Start and stop production environment from the root folder of the repo:

$ make prod[-stop]

ADVICE: All containers implement healthcheck, run docker container ls to see their state.

The respective environment variables are defined in the .env.production file.

Troubleshooting

WSL runs out of memory

If your WSL consumes too much memory, Windows might suddenly terminate the entire process without prior notice. Try to mitigate the issue by extending the swap file; set swap=XXGB in the .wslconfig file. For more details, see Example .wslconfig file.

A container starts for too long

If any of the containers is unhealthy or starting for too long (healthcheck has failed repeatedly on the background), replace [container_name] placeholder by the name of a problematic instance and press Enter to find out the reason:

$ docker container ls -a

CONTAINER ID   IMAGE                    ...   NAMES
...            ...                      ...   ...
377fe35d4472   smartwalk/proxy:v1.0.0   ...   smartwalk-proxy
...            ...                      ...   ...

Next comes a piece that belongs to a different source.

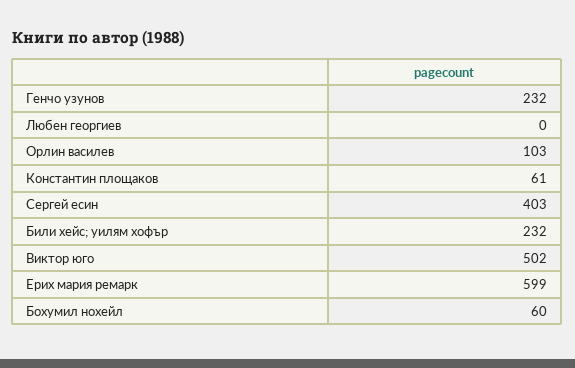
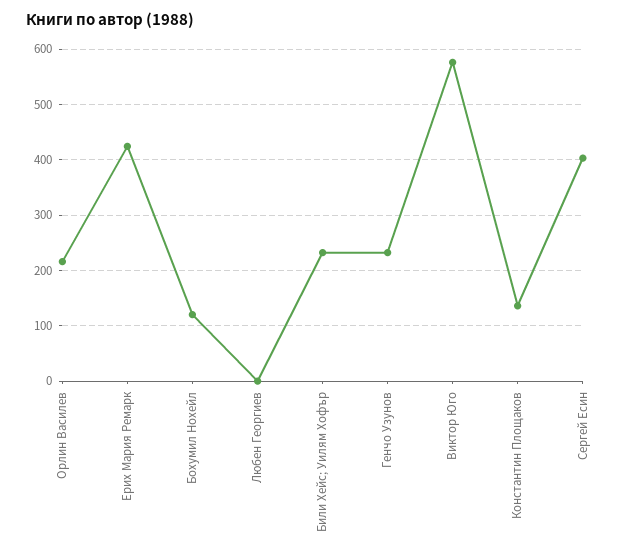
Орлин василев: 103 -> 220
Константин площаков: 61 -> 140
Виктор юго: 502 -> 580
Ерих мария ремарк: 599 -> 420
Бохумил нохейл: 60 -> 120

$ docker inspect --format "{{json .State.Health }}" [container_name]

Nothing seems to help

If the system does not work properly and you do not know what to do, clean up files and start from scratch. As the first step, remove SmartWalk images:

$ docker image rm smartwalk/proxy
$ docker image rm smartwalk/backend
$ docker image rm smartwalk/routing

Clean up unused Docker files (cached build files, dangling images and volumes, etc.):

Warning

Use this command with caution as it may introduce undesired changes into your Docker host. Read about side effects here.

$ docker system prune --volumes